- Born: 27 August 1930 Moscow, USSR
- Died: 3 October 2012 (aged 82) Moscow, Russia
- Citizenship: Soviet Union; Russia;

= Tatyana Russiyan-Gubanova =

Soviet helicopter sports athlete

Tatyana Vladimirovna Russiyan-Gubanova was a Soviet athlete who was a world record holder in helicopter sports. She was an international-class Master of Sports of the USSR and was appointed as a judge in the all-Union category later in her career.

== Biography ==

=== Early life ===
Tatyana was born 27 August 1930 in Moscow. Her father was Vladimir Pavlovich Russiyan and her mother was Vera Pavlovna Polyakova. She had one brother named Arkady.

=== Aviation career ===
She became a student at the Moscow Aviation Institute, becoming a glider pilot at the school's flying club, where she made her first glider flight and parachute jump. She graduated from the institute in 1954.

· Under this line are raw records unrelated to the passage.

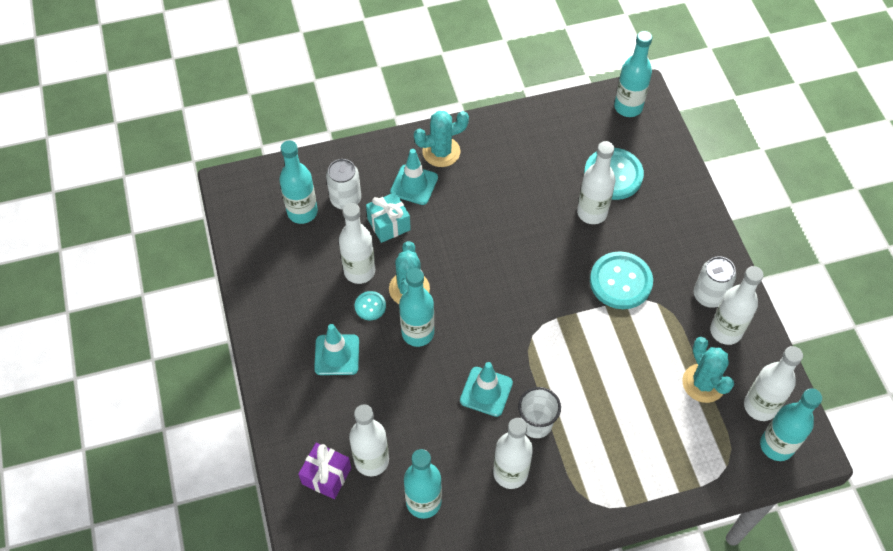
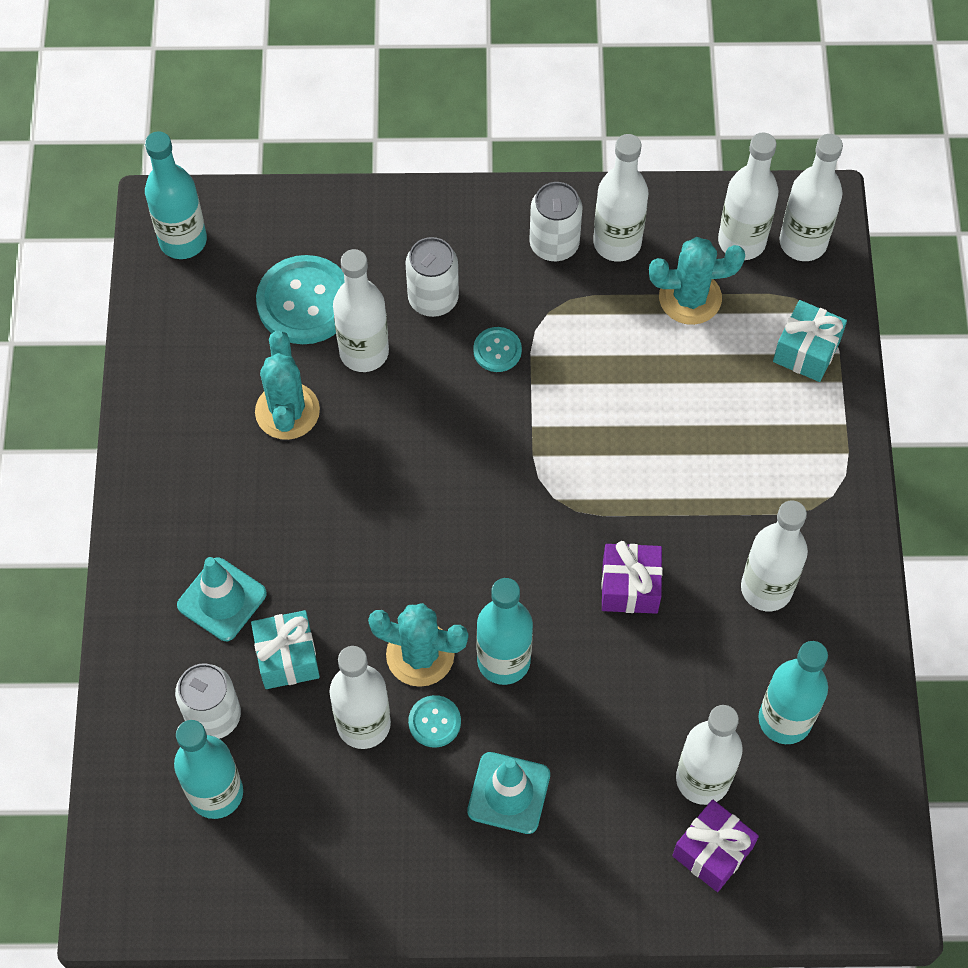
camera: 75 degrees left, 5 degrees up
(441, 152) = (170, 541): turquoise cactus -> turquoise cactus (287, 411)
(486, 391) = (630, 587): turquoise traffic cone -> purple gift
(536, 424) = (698, 533): white cup -> none
(620, 281) = (497, 350): turquoise button -> turquoise button, size x0.50
(642, 239) = (433, 298): none -> white can
(693, 464) = (806, 351): none -> turquoise gift
(776, 445) = (803, 242): turquoise bottle -> white bottle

In 1956, Tatyana was appointed assistant to the lead engineer for flight tests of an experimental design bureau, now called the Mil Moscow Helicopter Plant. There, she received an experimenter's certificate which gave her the authorization to participate in official flights and work at the test station. That same year, she started to study in the helicopter department of the V.P. Chkalov Central Aeroclub and was certified as a helicopter pilot-athlete.

Up until 1985, both as an employee of the Mil Moscow Plant and later the Gromov Flight Research Institute, Tatyana participated in helicopter competitions. In total, Tatyana set eleven world records in helicopter sports during the period of 1960 to 1967 in the Mi-1, Mi-2, Mi-4, and Mi-8 helicopters. Her records include:

- 1959: climbing to 4140 m in a Mi-1 helicopter without oxygen equipment
- 12 January 1965: 7524 m altitude record
- 2 August 1965: 49 km range record
- 23 August 1967: 273.51 km/h base airspeed record

In 1963, she entered the graduate school program of the Moscow Aviation Institute in the Department of Helicopter Design. During that time she worked on her dissertation titled "Vortex theory of the main rotor in steep gliding."

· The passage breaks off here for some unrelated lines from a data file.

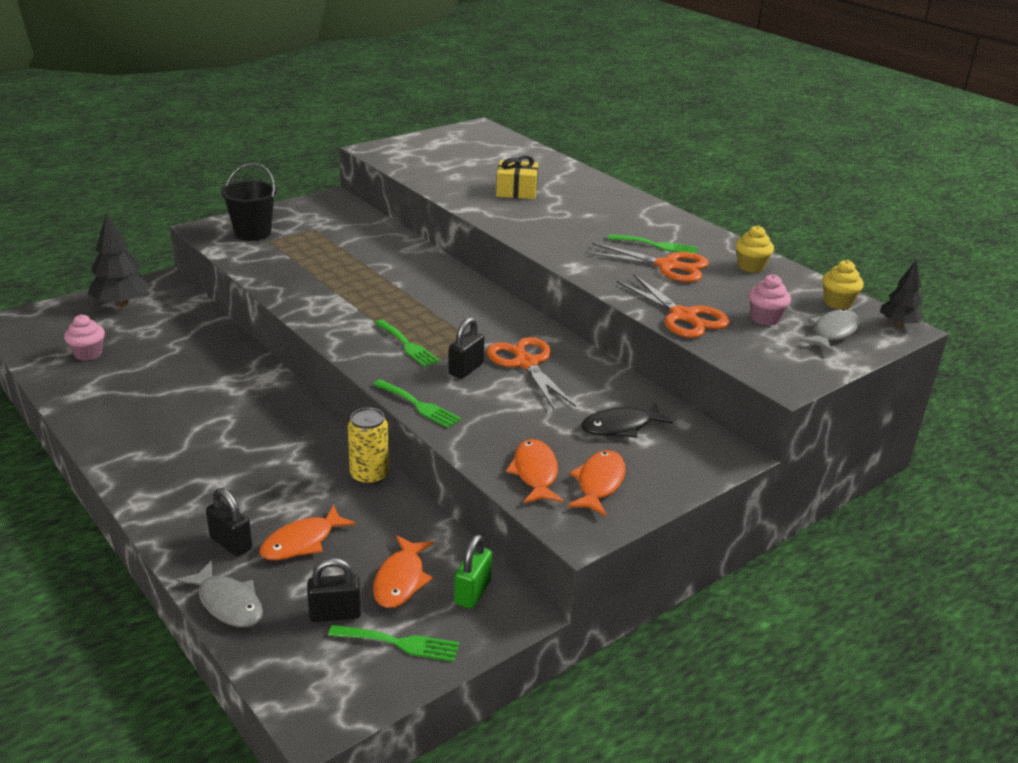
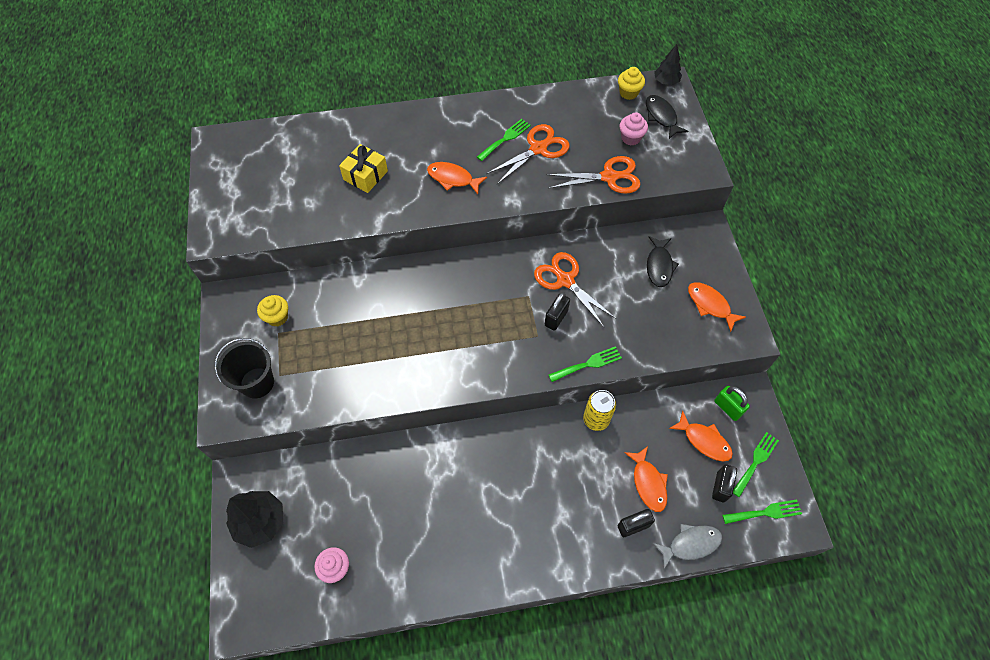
camera: 60 degrees left, 30 degrees up
(407, 345) = (507, 340): green fork -> green fork (765, 512)
(466, 369) = (556, 318): black padlock -> black padlock turned 60 degrees clockwise
(526, 363) = (565, 280): orange scissors -> orange scissors turned 45 degrees clockwise
(535, 473) = (688, 332): orange fish -> orange fish (453, 178)
(751, 267) = (562, 107): yellow cupcake -> yellow cupcake (277, 317)
(832, 332) = (661, 117): grey fish -> black fish

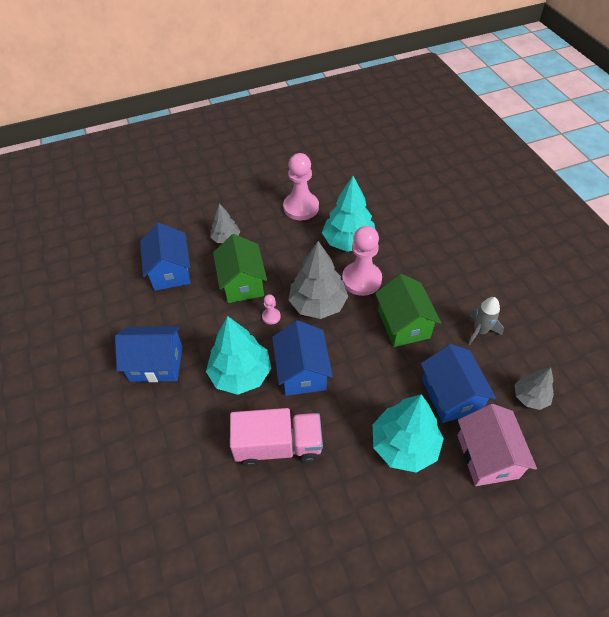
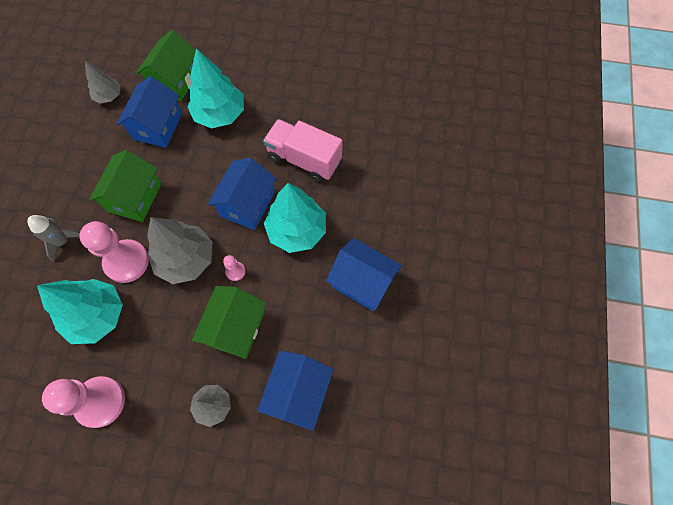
camera: 150 degrees left, 15 degrees up
(480, 331) = (85, 157): grey rocket -> grey rocket (62, 241)
(487, 456) = (175, 81): pink house -> green house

Tatyana married Yuri Nikolaevich Gubanov, an associate professor at the Moscow State Technical University in 1972. In 1973, their son Nikolai was born.

=== After retirement ===
Tatyana retired in 1985, but she did not part with aviation. She maintained socially involved in the aviation sector, helped Soviet pilot-athletes master the new Ka-32 helicopter, and worked as a referee at helicopter sports competitions. In 1991, she was awarded the title of judge of the all-Soviet Union category of helicopter sports. In 1992, along with twelve other prominent Soviet aviators, she helped to found the Aviatrix club. From 1992 to 2002 she served as vice president of the club.

She died on 3 October 2012 in Moscow and was buried in the Mitinskoe cemetery. She had been awarded the Order of the Badge of Honor and other medals.